COVID in meatpacking started in April when Smithfield’s Sioux Falls, S.D., plant closed after almost 800 workers tested positive. From there, COVID spread east to Worthington (350 on May 5), and then north to Windom, Marshall and Willmar (390 by May 12).
The path is predictable because work on health, housing and related projects in greater Minnesota have shown that the towns where meatpacking plants are located often don’t have enough housing for the people who work in the plants.
Research into affordable-housing debates in several greater Minnesota cities before the housing crash found a public outcry ranging from veiled to direct racism. Comments in some towns included fear of lowering the city’s home values, fear of becoming a majority-immigrant city and fear of compromising the local school system. Public comments were sharp and unkind, and as a result some affordable-housing developments didn’t happen.
Cities, meatpacking companies and workers found ways around the lack of affordable housing. The JBS plant in Worthington runs three buses daily from Sioux Falls to Worthington and back to transport workers.
Another adaptation was ethnic communities concentrating in small towns between cities where plants are located. Take Walnut Grove as an example. Once home to Laura Ingalls Wilder, the town has been almost 50% Hmong since the mid-2000s. Today Karen immigrants are moving to the town nestled between three towns with large meatpacking plants: Worthington (54 miles south), Windom (44 miles east) and Marshall (36 miles west).
This network of small towns housing workers for meatpacking plants in several bigger neighboring towns means that one town — or even one home — can be the connecting point for multiple meatpacking plants on any given night.
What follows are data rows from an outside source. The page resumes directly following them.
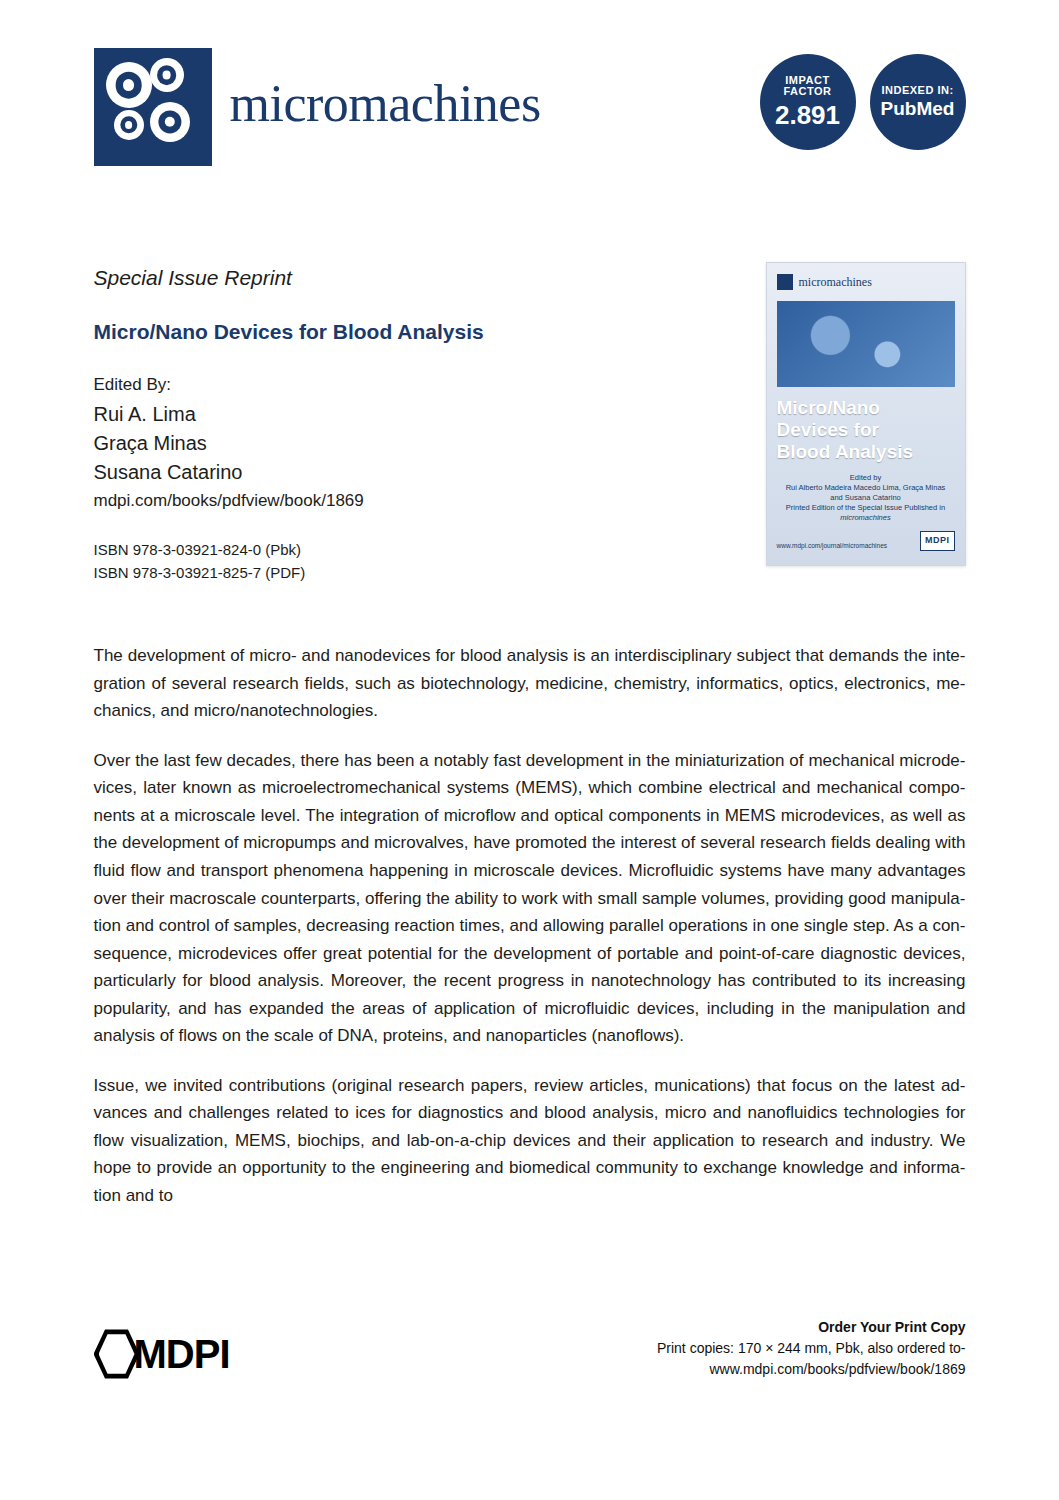micromachines
Impact Factor 2.891
Indexed in: PubMed
Special Issue Reprint
Micro/Nano Devices for Blood Analysis
Edited By:
Rui A. Lima
Graça Minas
Susana Catarino
mdpi.com/books/pdfview/book/1869
ISBN 978-3-03921-824-0 (Pbk)
ISBN 978-3-03921-825-7 (PDF)
micromachines
Micro/Nano
Devices for
Blood Analysis
Edited by
Rui Alberto Madeira Macedo Lima, Graça Minas
and Susana Catarino
Printed Edition of the Special Issue Published in micromachines
www.mdpi.com/journal/micromachines MDPI
The development of micro- and nanodevices for blood analysis is an interdisciplinary subject that demands the integration of several research fields, such as biotechnology, medicine, chemistry, informatics, optics, electronics, mechanics, and micro/nanotechnologies.
Over the last few decades, there has been a notably fast development in the miniaturization of mechanical microdevices, later known as microelectromechanical systems (MEMS), which combine electrical and mechanical components at a microscale level. The integration of microflow and optical components in MEMS microdevices, as well as the development of micropumps and microvalves, have promoted the interest of several research fields dealing with fluid flow and transport phenomena happening in microscale devices. Microfluidic systems have many advantages over their macroscale counterparts, offering the ability to work with small sample volumes, providing good manipulation and control of samples, decreasing reaction times, and allowing parallel operations in one single step. As a consequence, microdevices offer great potential for the development of portable and point-of-care diagnostic devices, particularly for blood analysis. Moreover, the recent progress in nanotechnology has contributed to its increasing popularity, and has expanded the areas of application of microfluidic devices, including in the manipulation and analysis of flows on the scale of DNA, proteins, and nanoparticles (nanoflows).
Issue, we invited contributions (original research papers, review articles, munications) that focus on the latest advances and challenges related to ices for diagnostics and blood analysis, micro and nanofluidics technologies for flow visualization, MEMS, biochips, and lab-on-a-chip devices and their application to research and industry. We hope to provide an opportunity to the engineering and biomedical community to exchange knowledge and information and to
MDPI
Order Your Print Copy
Print copies: 170 × 244 mm, Pbk, also ordered to-
www.mdpi.com/books/pdfview/book/1869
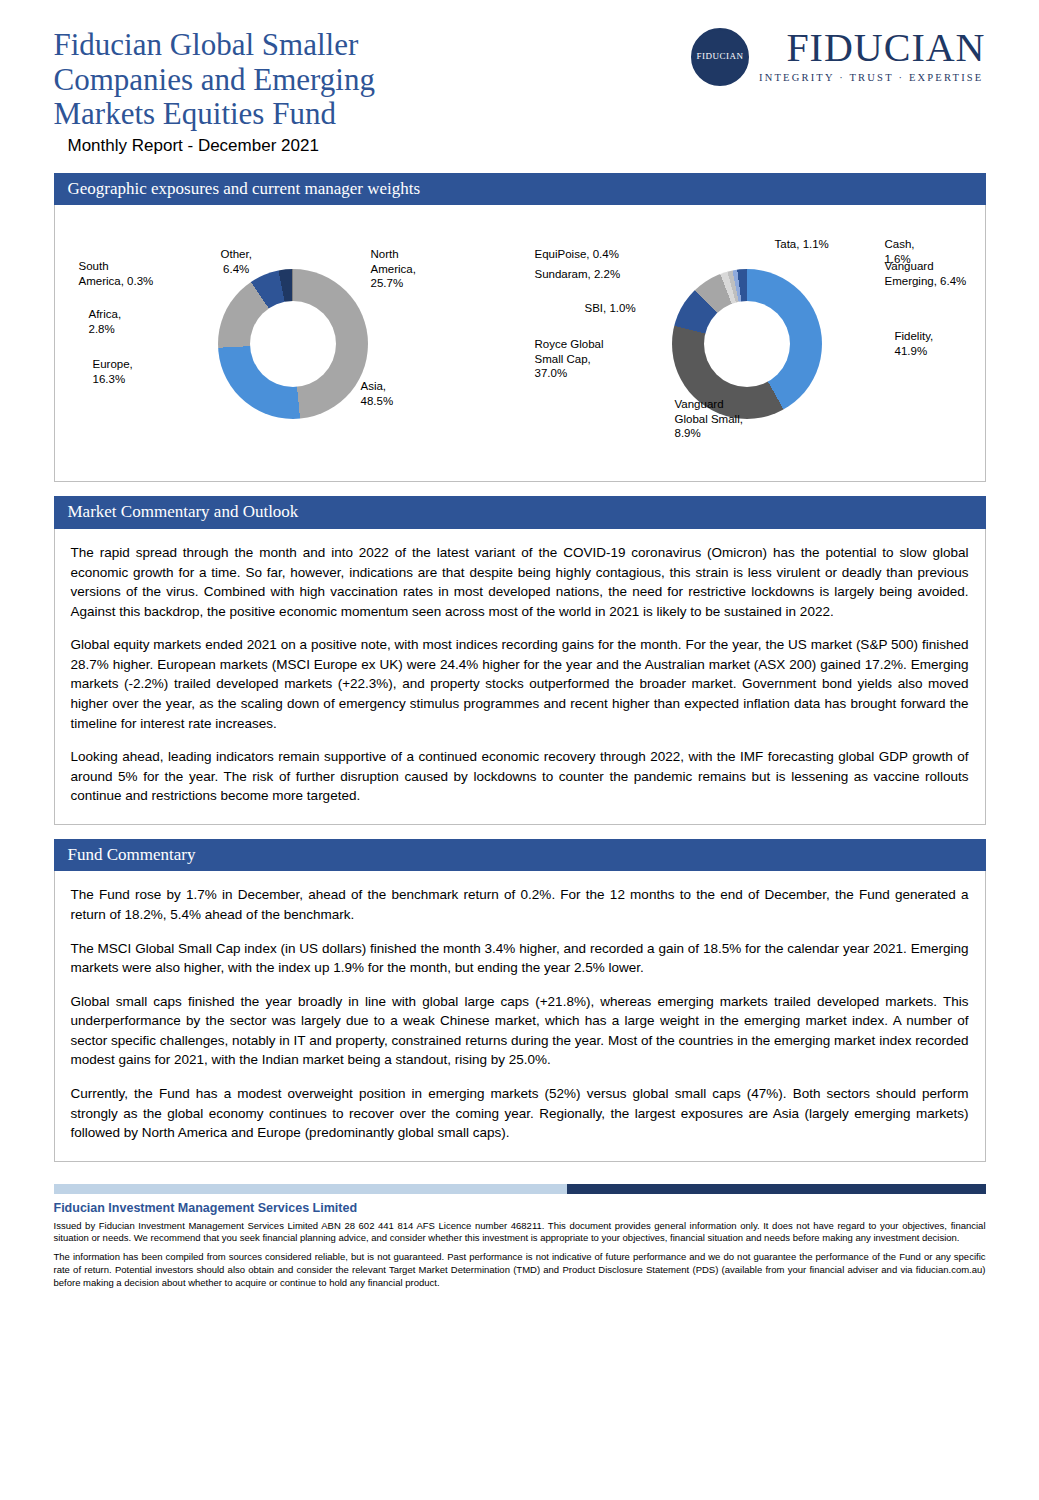Fiducian Global Smaller Companies and Emerging Markets Equities Fund
Monthly Report - December 2021
FIDUCIAN
FIDUCIAN
INTEGRITY · TRUST · EXPERTISE
Geographic exposures and current manager weights
Other,
6.4%
North
America,
25.7%
South
America, 0.3%
Africa,
2.8%
Europe,
16.3%
Asia,
48.5%
EquiPoise, 0.4%
Tata, 1.1%
Cash,
1.6%
Sundaram, 2.2%
Vanguard
Emerging, 6.4%
SBI, 1.0%
Fidelity,
41.9%
Royce Global
Small Cap,
37.0%
Vanguard
Global Small,
8.9%
Market Commentary and Outlook
The rapid spread through the month and into 2022 of the latest variant of the COVID-19 coronavirus (Omicron) has the potential to slow global economic growth for a time. So far, however, indications are that despite being highly contagious, this strain is less virulent or deadly than previous versions of the virus. Combined with high vaccination rates in most developed nations, the need for restrictive lockdowns is largely being avoided. Against this backdrop, the positive economic momentum seen across most of the world in 2021 is likely to be sustained in 2022.
Global equity markets ended 2021 on a positive note, with most indices recording gains for the month. For the year, the US market (S&P 500) finished 28.7% higher. European markets (MSCI Europe ex UK) were 24.4% higher for the year and the Australian market (ASX 200) gained 17.2%. Emerging markets (-2.2%) trailed developed markets (+22.3%), and property stocks outperformed the broader market. Government bond yields also moved higher over the year, as the scaling down of emergency stimulus programmes and recent higher than expected inflation data has brought forward the timeline for interest rate increases.
Looking ahead, leading indicators remain supportive of a continued economic recovery through 2022, with the IMF forecasting global GDP growth of around 5% for the year. The risk of further disruption caused by lockdowns to counter the pandemic remains but is lessening as vaccine rollouts continue and restrictions become more targeted.
Fund Commentary
The Fund rose by 1.7% in December, ahead of the benchmark return of 0.2%. For the 12 months to the end of December, the Fund generated a return of 18.2%, 5.4% ahead of the benchmark.
The MSCI Global Small Cap index (in US dollars) finished the month 3.4% higher, and recorded a gain of 18.5% for the calendar year 2021. Emerging markets were also higher, with the index up 1.9% for the month, but ending the year 2.5% lower.
Global small caps finished the year broadly in line with global large caps (+21.8%), whereas emerging markets trailed developed markets. This underperformance by the sector was largely due to a weak Chinese market, which has a large weight in the emerging market index. A number of sector specific challenges, notably in IT and property, constrained returns during the year. Most of the countries in the emerging market index recorded modest gains for 2021, with the Indian market being a standout, rising by 25.0%.
Currently, the Fund has a modest overweight position in emerging markets (52%) versus global small caps (47%). Both sectors should perform strongly as the global economy continues to recover over the coming year. Regionally, the largest exposures are Asia (largely emerging markets) followed by North America and Europe (predominantly global small caps).
Fiducian Investment Management Services Limited
Issued by Fiducian Investment Management Services Limited ABN 28 602 441 814 AFS Licence number 468211. This document provides general information only. It does not have regard to your objectives, financial situation or needs. We recommend that you seek financial planning advice, and consider whether this investment is appropriate to your objectives, financial situation and needs before making any investment decision.
The information has been compiled from sources considered reliable, but is not guaranteed. Past performance is not indicative of future performance and we do not guarantee the performance of the Fund or any specific rate of return. Potential investors should also obtain and consider the relevant Target Market Determination (TMD) and Product Disclosure Statement (PDS) (available from your financial adviser and via fiducian.com.au) before making a decision about whether to acquire or continue to hold any financial product.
Minnesota’s COVID spread of outbreaks follows this line, starting in the west, then traveling north.
By the end of May the virus reached north; Willmar, Cold Spring and St. Cloud saw outbreaks of COVID cases. The plants in these communities and Marshall share one key difference from the previously infected places: They processed poultry, not pork. Somali immigrants can work in poultry plants without compromising their religious beliefs. The Somali community was significantly impacted in this new wave of cases.
The pattern fits reported language in COVID cases. On May 26, the Star Tribune reported that early cases “were predominantly English-speakers; then came a wave of Spanish-speaking patients.” At the date of reporting 57% of non-English COVID patients spoke Spanish and 28% spoke Somali.
Long Prairie, northwest of St. Cloud, saw its outbreak in early June despite safety measures in the plant. The city of 3,300 had almost 400 cases, with more than 250 of those people working at the processing plant. Long Prairie has a significant immigrant population that works at the plant, but it also doesn’t have enough housing for all of the workers needed.
In a 2017 health project there, the city’s poor housing stock was a constant point of concern: Locals told stories of dilapidated rental housing overrun with cockroaches and a trailer parks on the outskirts of town where up to six men would live in a dilapidated trailer to work at meatpacking plants during the week, then all return to their families in St. Cloud or the Twin Cities on weekends.
COVID-19’s six-week journey from Sioux Falls to Long Prairie, with many stops between, illustrates how housing, race and health interplay. And I hope that as we start to know better, we can start doing better.
Stephanie Devitt is owner and principal of SDK Communications + Consulting, a public affairs firm working on topics including public health and health care, housing, water and natural resources, and community development. She grew up on a farm outside of Sioux Falls, S.D., where she spent a summer working on the line at the area’s Smithfield meatpacking plant.